### Description of the task
Write out each entry, exactly the way it appears.

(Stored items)

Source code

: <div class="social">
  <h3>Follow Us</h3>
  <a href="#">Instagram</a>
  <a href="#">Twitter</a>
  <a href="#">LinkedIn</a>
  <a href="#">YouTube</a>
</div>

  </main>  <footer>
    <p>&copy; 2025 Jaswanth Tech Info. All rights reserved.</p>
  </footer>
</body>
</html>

### Written response
Source code

: <div class="social">
  <h3>Follow Us</h3>
  <a href="#">Instagram</a>
  <a href="#">Twitter</a>
  <a href="#">LinkedIn</a>
  <a href="#">YouTube</a>
</div>

  </main>  <footer>
    <p>&copy; 2025 Jaswanth Tech Info. All rights reserved.</p>
  </footer>
</body>
</html>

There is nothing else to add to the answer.